庄心恆便一早给家里打了电话,让转告老爷子他临时改变主意,要和徐添在外头玩几天再回来。
所以他用害怕老爷子大发雷霆、让徐添帮忙挡挡火力的藉口,要求对方跟他一起回了家。
果然,两人刚到家,老爷子听到门开的动静,还没看到人影,劈头盖脸就骂:
「还知道有个家呀?谈个恋爱亲爷爷都不要了,哼!你这个小没良心的!」
「爷爷……」庄心恆鞋子也懒得脱了,立刻飞奔过去,抱起他的手臂哄着,
「我错了我错了嘛……您就别生气了嘛。
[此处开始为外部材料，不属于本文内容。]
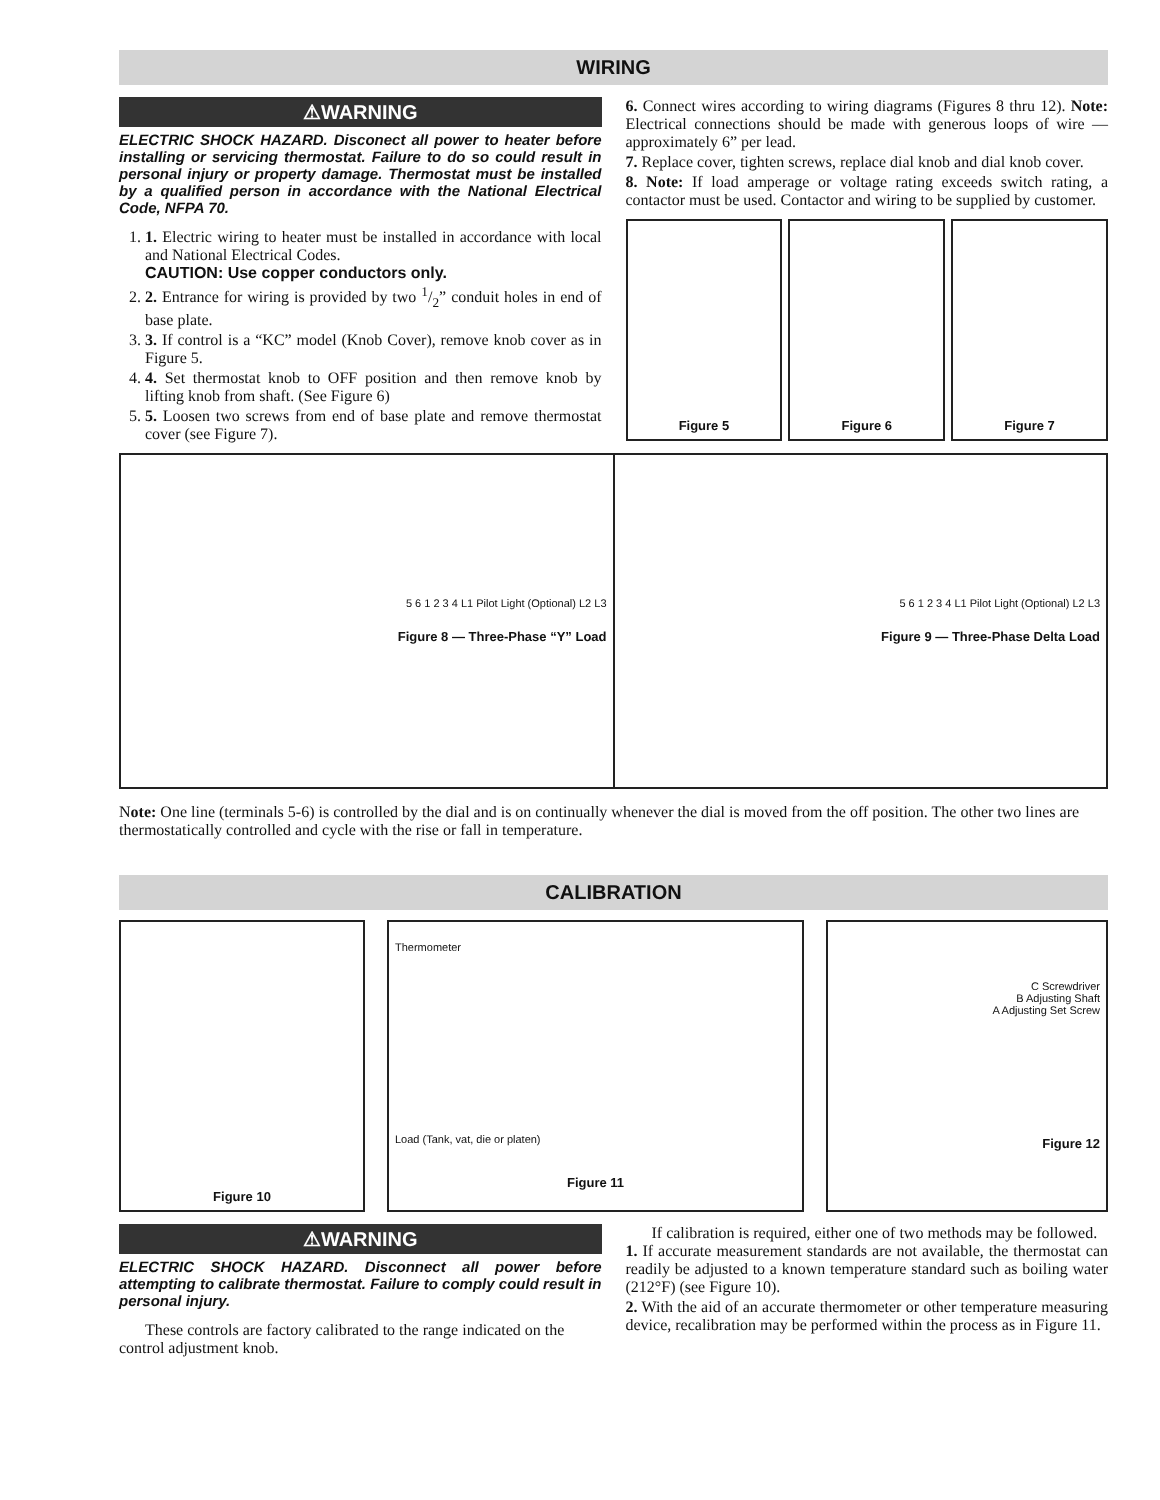WIRING
⚠WARNING
ELECTRIC SHOCK HAZARD. Disconect all power to heater before installing or servicing thermostat. Failure to do so could result in personal injury or property damage. Thermostat must be installed by a qualified person in accordance with the National Electrical Code, NFPA 70.
1. 1. Electric wiring to heater must be installed in accordance with local and National Electrical Codes.
CAUTION: Use copper conductors only.
2. 2. Entrance for wiring is provided by two 1/2” conduit holes in end of base plate.
3. 3. If control is a “KC” model (Knob Cover), remove knob cover as in Figure 5.
4. 4. Set thermostat knob to OFF position and then remove knob by lifting knob from shaft. (See Figure 6)
5. 5. Loosen two screws from end of base plate and remove thermostat cover (see Figure 7).
6. Connect wires according to wiring diagrams (Figures 8 thru 12). Note: Electrical connections should be made with generous loops of wire — approximately 6” per lead.
7. Replace cover, tighten screws, replace dial knob and dial knob cover.
8. Note: If load amperage or voltage rating exceeds switch rating, a contactor must be used. Contactor and wiring to be supplied by customer.
Figure 5 Figure 6 Figure 7
5 6 1 2 3 4 L1 Pilot Light (Optional) L2 L3
Figure 8 — Three-Phase “Y” Load
5 6 1 2 3 4 L1 Pilot Light (Optional) L2 L3
Figure 9 — Three-Phase Delta Load
Note: One line (terminals 5-6) is controlled by the dial and is on continually whenever the dial is moved from the off position. The other two lines are thermostatically controlled and cycle with the rise or fall in temperature.
CALIBRATION
Figure 10
Thermometer
Load (Tank, vat, die or platen)
Figure 11
C Screwdriver
B Adjusting Shaft
A Adjusting Set Screw
Figure 12
⚠WARNING
ELECTRIC SHOCK HAZARD. Disconnect all power before attempting to calibrate thermostat. Failure to comply could result in personal injury.
These controls are factory calibrated to the range indicated on the control adjustment knob.
If calibration is required, either one of two methods may be followed.
1. If accurate measurement standards are not available, the thermostat can readily be adjusted to a known temperature standard such as boiling water (212°F) (see Figure 10).
2. With the aid of an accurate thermometer or other temperature measuring device, recalibration may be performed within the process as in Figure 11.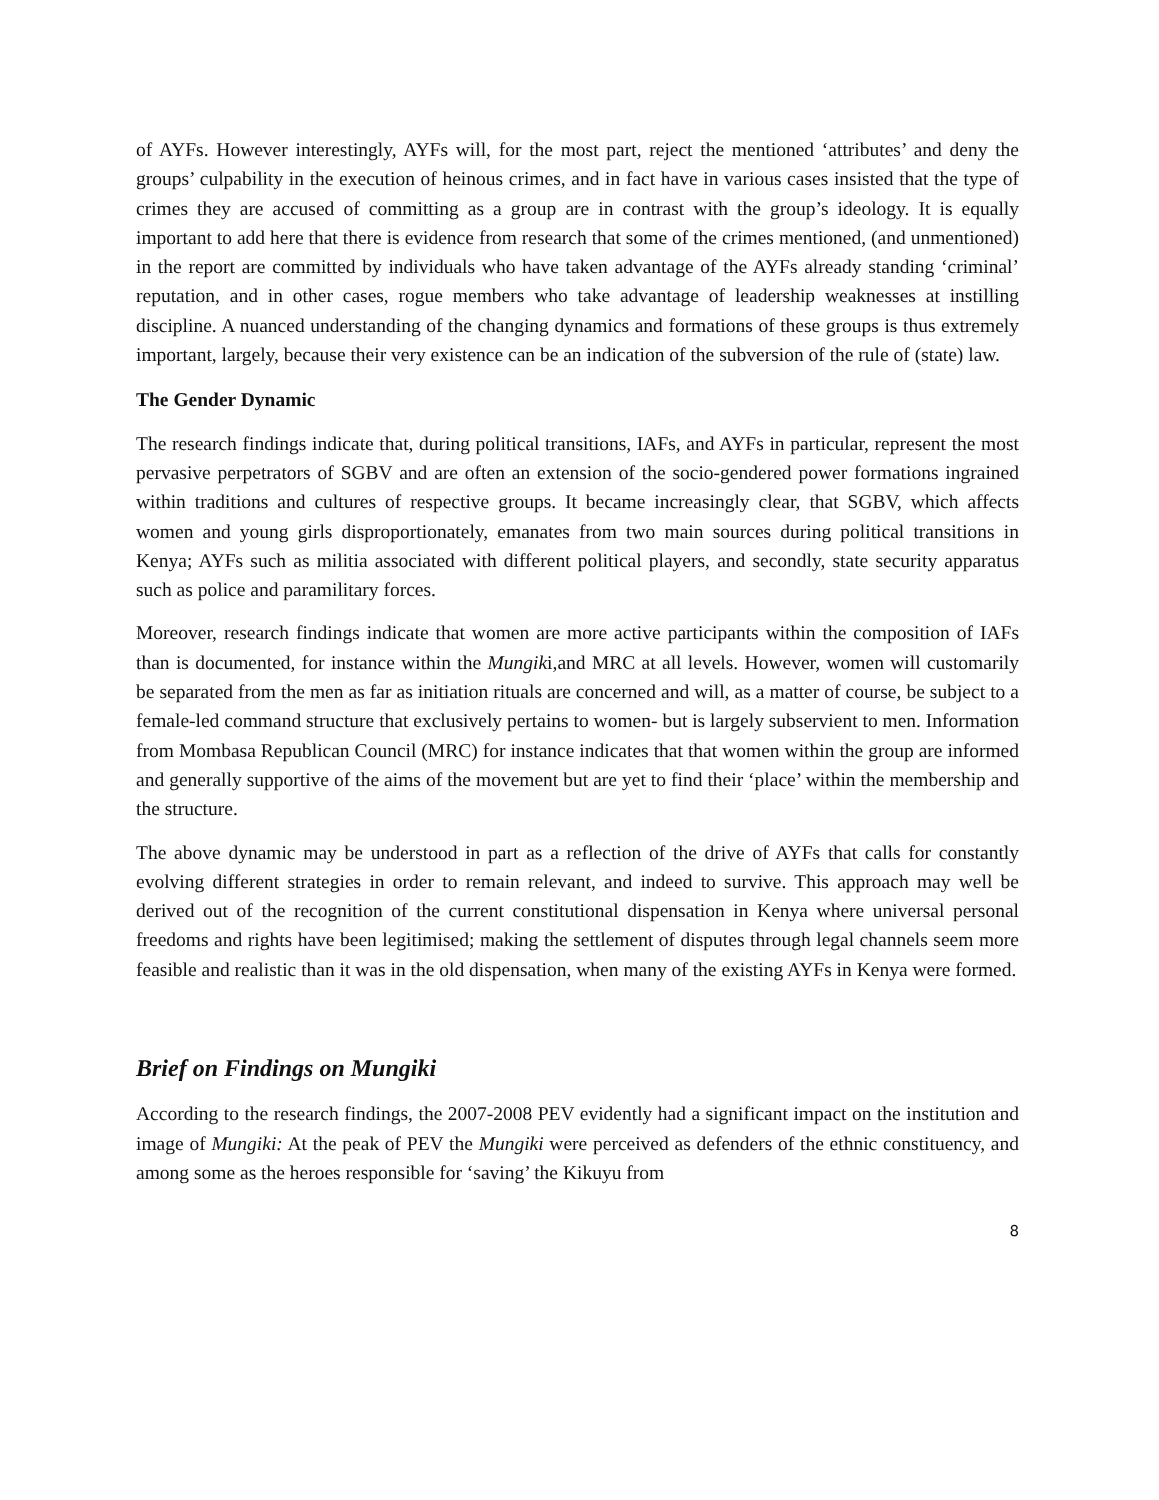of AYFs. However interestingly, AYFs will, for the most part, reject the mentioned ‘attributes’ and deny the groups’ culpability in the execution of heinous crimes, and in fact have in various cases insisted that the type of crimes they are accused of committing as a group are in contrast with the group’s ideology. It is equally important to add here that there is evidence from research that some of the crimes mentioned, (and unmentioned) in the report are committed by individuals who have taken advantage of the AYFs already standing ‘criminal’ reputation, and in other cases, rogue members who take advantage of leadership weaknesses at instilling discipline. A nuanced understanding of the changing dynamics and formations of these groups is thus extremely important, largely, because their very existence can be an indication of the subversion of the rule of (state) law.
The Gender Dynamic
The research findings indicate that, during political transitions, IAFs, and AYFs in particular, represent the most pervasive perpetrators of SGBV and are often an extension of the socio-gendered power formations ingrained within traditions and cultures of respective groups. It became increasingly clear, that SGBV, which affects women and young girls disproportionately, emanates from two main sources during political transitions in Kenya; AYFs such as militia associated with different political players, and secondly, state security apparatus such as police and paramilitary forces.
Moreover, research findings indicate that women are more active participants within the composition of IAFs than is documented, for instance within the Mungiki,and MRC at all levels. However, women will customarily be separated from the men as far as initiation rituals are concerned and will, as a matter of course, be subject to a female-led command structure that exclusively pertains to women- but is largely subservient to men. Information from Mombasa Republican Council (MRC) for instance indicates that that women within the group are informed and generally supportive of the aims of the movement but are yet to find their ‘place’ within the membership and the structure.
The above dynamic may be understood in part as a reflection of the drive of AYFs that calls for constantly evolving different strategies in order to remain relevant, and indeed to survive. This approach may well be derived out of the recognition of the current constitutional dispensation in Kenya where universal personal freedoms and rights have been legitimised; making the settlement of disputes through legal channels seem more feasible and realistic than it was in the old dispensation, when many of the existing AYFs in Kenya were formed.
Brief on Findings on Mungiki
According to the research findings, the 2007-2008 PEV evidently had a significant impact on the institution and image of Mungiki: At the peak of PEV the Mungiki were perceived as defenders of the ethnic constituency, and among some as the heroes responsible for ‘saving’ the Kikuyu from
8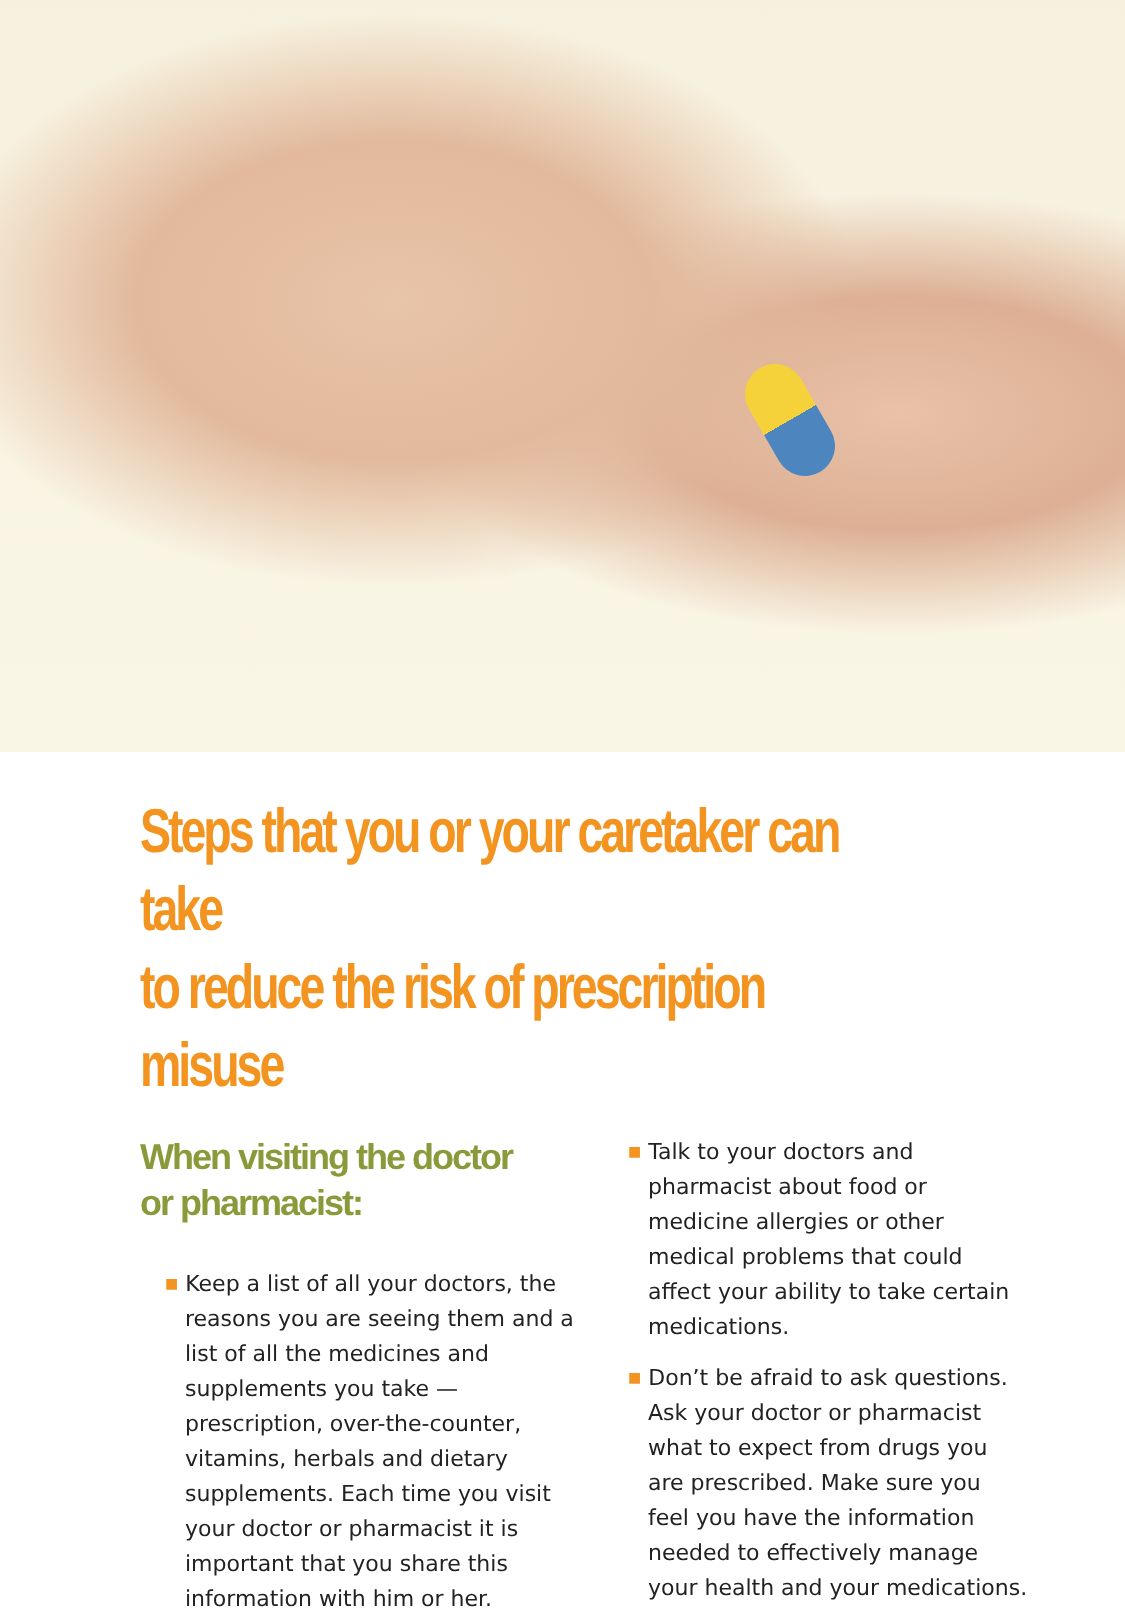Steps that you or your caretaker can take
to reduce the risk of prescription misuse
When visiting the doctor
or pharmacist:
■ Keep a list of all your doctors, the reasons you are seeing them and a list of all the medicines and supplements you take — prescription, over-the-counter, vitamins, herbals and dietary supplements. Each time you visit your doctor or pharmacist it is important that you share this information with him or her.
■ Talk to your doctors and pharmacist about food or medicine allergies or other medical problems that could affect your ability to take certain medications.
■ Don’t be afraid to ask questions. Ask your doctor or pharmacist what to expect from drugs you are prescribed. Make sure you feel you have the information needed to effectively manage your health and your medications.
」
「哼!」老爷子像个小孩一样,故意把头扭到一边。
徐添:「爷爷,是我怂恿心恆的,这次是我的错,您别怪他。」
老爷子回头,这才发现他也来了。
面对自己最欣赏最喜欢的后辈,庄老爷子根本说不出重话。
加上徐添此时拎着人参燕窝、还有自己最喜欢的老黄酒,这一副主动请罪的模样,他更是有气也全都消了。
尤其那一声「爷爷」……
以往,徐添都是叫自己「董事长」,离开公司后称呼成了「庄老」,即使跟心恆在一起后,也没有再变过。
这孩子礼貌中保持着清醒的疏离,一想到程顺帆这么多年都只得到一声「程叔,」
老爷子愣了愣,问他:「你刚刚叫我什么?」
徐添看了眼庄心恆,清楚分明地又叫了一声「爷爷」。
「好好!」老爷子心花怒放,招呼着他,「回自己家里,带这么多东西做什么!」
两人顿时有说有笑,被晾在一旁的庄心恆:「.…..」
以往徐添也常陪庄心恆回来吃饭,陪老人家喝喝酒聊聊天。但儘管老爷子多次热情挽留,他从来没在庄家留宿过。
这回饭间聊得高兴,老爷子又开了口。
从前庄心恆担心自己放浪形骸、没羞没臊的私生活暴露于家人前,总是第一个跳出来反对。
但这次,他也一个劲敲着边鼓:「是呀是呀,咱们就住几天吧!我也想陪陪爷爷!」
徐添略微沉吟了一下,回道:「好。」
两爷孙立刻高兴地笑起来。老爷子随即吩咐:「张婶,少爷隔壁那间客房收拾一下。」
话音刚落,庄心恆嚷嚷:「不用了!睡我的房间就行。」
老爷子目光看过来,他脸上一囧,嘿嘿笑道:「……我是说,不用麻烦了。」
老爷子一脸过来人的眼神,「得了得了,你爷爷我,又不是老古板!」
「不是不让你们小情侣待在一间房,只是你那床窄了,你要小徐怎么睡?」
庄心恆一听,「那让他打个地铺不就行了?」
老爷子看他说得这么理直气壮,在他脑门上弹了一下,「你就这么对人家?」
庄心恆委屈地摸着额头,心道:反正等门一锁,他再悄悄爬上床就是了嘛。
这时徐添朝他笑了笑,「就按爷爷说的办吧,麻烦张婶了。」
庄心恆:o( ̄ヘ ̄o#)
乖孙子都装上了!
晚上老爷子喝了很多酒,拉着徐添说个没完,徐添的话也比平时多了很多,明显地没再把他当成外人。